Quindi, la consapevolezza di agire in violazione dei doveri imposti tende a delimitare la rilevanza penale alle sole forme di diniego che non trovino alcuna plausibile giustificazione (Cass. Penale sez. 6^, 3 luglio 2000, De Riso e Esposito): nella specie quindi la Corte distrettuale ha argomentato correttamente quando ha rilevato la carenza della chiesta soggettività, ma ha tuttavia adottato una formula di proscioglimento inadeguata, in quanto ha ritenuto innanzitutto insussistente l’elemento oggettivo, che, invece, per le ragioni già dette, nella specie non poteva essere escluso. Infatti, la formula assolutoria, ampiamente liberatoria, “perchè il fatto non sussiste” presuppone che nessuno degli elementi, integrativi della fattispecie criminosa contestata, risulti provato; quando invece, come nella specie, sia stata accertata, sotto l’aspetto fenomenico, la sussistenza dell’elemento oggettivo del reato (quando cioè dalle risultanze processuali emerga che un fatto – corrispondente alla figura tipica di reato – sussiste), sicchè la sentenza si limiti ad affermare che nella condotta dell’imputato non si ravvisa l’elemento soggettivo, la formula da assumere è quella “perchè il fatto non costituisce reato” (Cass. Penale sez. 4^, 31479/2002, Rv. 222208;

7557/1992, Rv. 191335, P.M. in proc. Talpo).

La decisione impugnata va quindi annullata senza rinvio agli effetti civili, e la formula assolutoria adottata “perchè il fatto non sussiste” va sostituita con la diversa formula “perchè il fatto non costituisce reato”.

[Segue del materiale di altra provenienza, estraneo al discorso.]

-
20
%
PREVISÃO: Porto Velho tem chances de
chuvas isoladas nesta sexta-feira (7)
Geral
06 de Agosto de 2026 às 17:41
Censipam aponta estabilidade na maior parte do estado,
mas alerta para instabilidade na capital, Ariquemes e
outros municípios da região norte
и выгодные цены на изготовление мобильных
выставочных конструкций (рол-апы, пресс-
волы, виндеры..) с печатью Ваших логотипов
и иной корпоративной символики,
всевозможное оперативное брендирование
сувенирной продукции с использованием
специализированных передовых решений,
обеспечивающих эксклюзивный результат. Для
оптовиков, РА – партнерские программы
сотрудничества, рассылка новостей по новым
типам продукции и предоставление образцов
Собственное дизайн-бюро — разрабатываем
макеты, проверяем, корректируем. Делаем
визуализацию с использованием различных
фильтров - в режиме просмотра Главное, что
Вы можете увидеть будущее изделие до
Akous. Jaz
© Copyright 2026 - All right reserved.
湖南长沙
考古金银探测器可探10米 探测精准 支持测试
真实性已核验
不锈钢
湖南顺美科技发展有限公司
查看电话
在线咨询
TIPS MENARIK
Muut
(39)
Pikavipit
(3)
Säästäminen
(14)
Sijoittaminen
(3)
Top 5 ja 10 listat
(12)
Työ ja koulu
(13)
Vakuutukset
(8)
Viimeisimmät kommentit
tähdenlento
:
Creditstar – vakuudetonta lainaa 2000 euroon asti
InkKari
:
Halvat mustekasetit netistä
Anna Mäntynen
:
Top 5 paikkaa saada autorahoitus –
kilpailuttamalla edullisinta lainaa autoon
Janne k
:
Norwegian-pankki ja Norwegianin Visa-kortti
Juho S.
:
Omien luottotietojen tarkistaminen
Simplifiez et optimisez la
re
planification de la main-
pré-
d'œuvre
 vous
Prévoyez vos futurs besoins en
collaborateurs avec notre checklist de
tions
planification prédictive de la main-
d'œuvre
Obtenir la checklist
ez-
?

Quanto alla regolazione delle spese tra le parti, è noto che il regime adottato dal legislatore in via ordinaria, con l’art. 541 cod. proc. pen., comma 1, per il pagamento delle spese processuali in favore della parte civile costituita, attesa la sua pertinenza ad una domanda privatistica innestata nel giudizio penale, è fondato sul criterio di soccombenza, in analogia con quanto disposto all’art. 91 cod. proc. civ.. Tale analogia si estende peraltro alla possibilità di disporre la compensazione parziale o totale delle spese, quando ricorrano giusti motivi (ultima parte del citato art. 541 c.p.p., comma 1), così come previsto nel rito civile dall’art. 92 cod. proc. civ., comma 2.

Orbene, avuto riguardo all’odierna fattispecie, appare opportuna una totale compensazione delle spese, considerata la peculiarità della situazione, idonea ad incidere sulla esatta conoscibilità a priori delle rispettive ragioni delle parti (cfr. in tale senso anche SS.UU. civili, 20598/2008, Rv. 604398).

P.Q.M.

annulla senza rinvio agli effetti civili la sentenza impugnata, sostituendo alla formula assolutoria adottata quella che il fatto non costituisce reato. Dichiara interamente compensate tra le parti le spese processuali.

Così deciso in Roma, il 27 febbraio 2009.